#### Written task:
Would you repeat the entries below word for word and omit the pictures?

#### Dataset records:
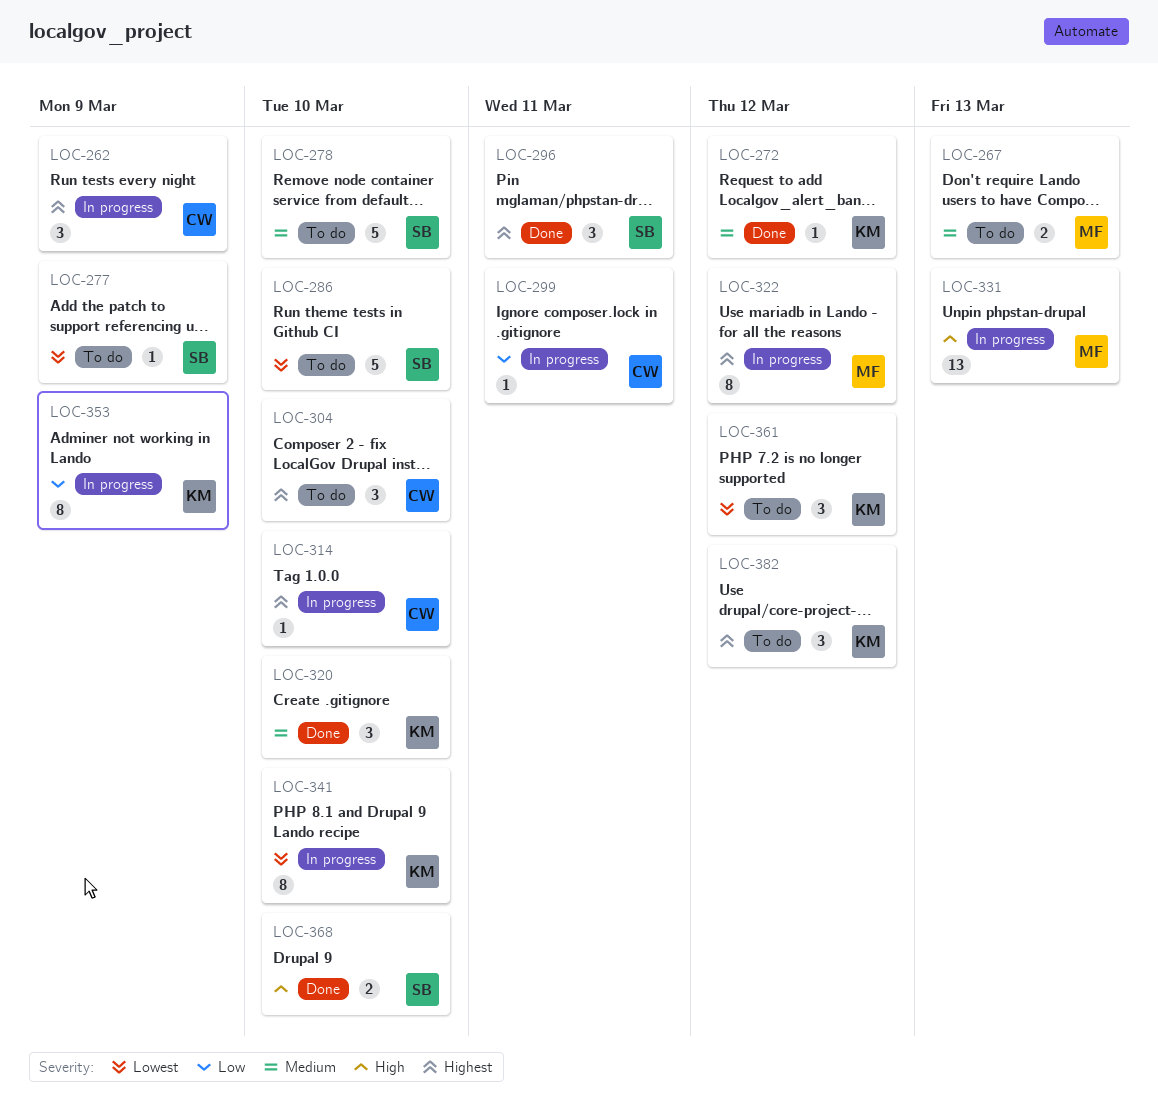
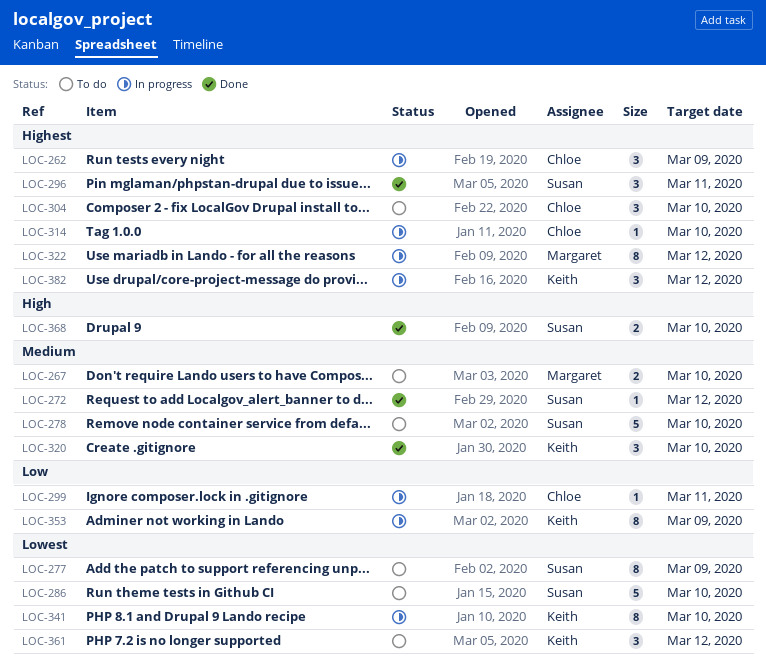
LOC-267, due: Mar 13 -> Mar 10
LOC-272, owner: Keith -> Susan
LOC-277, estimate: 1 -> 8
LOC-331: present -> none
LOC-382, status: To do -> In progress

#### Your response:
LOC-267, due: Mar 13 -> Mar 10
LOC-272, owner: Keith -> Susan
LOC-277, estimate: 1 -> 8
LOC-331: present -> none
LOC-382, status: To do -> In progress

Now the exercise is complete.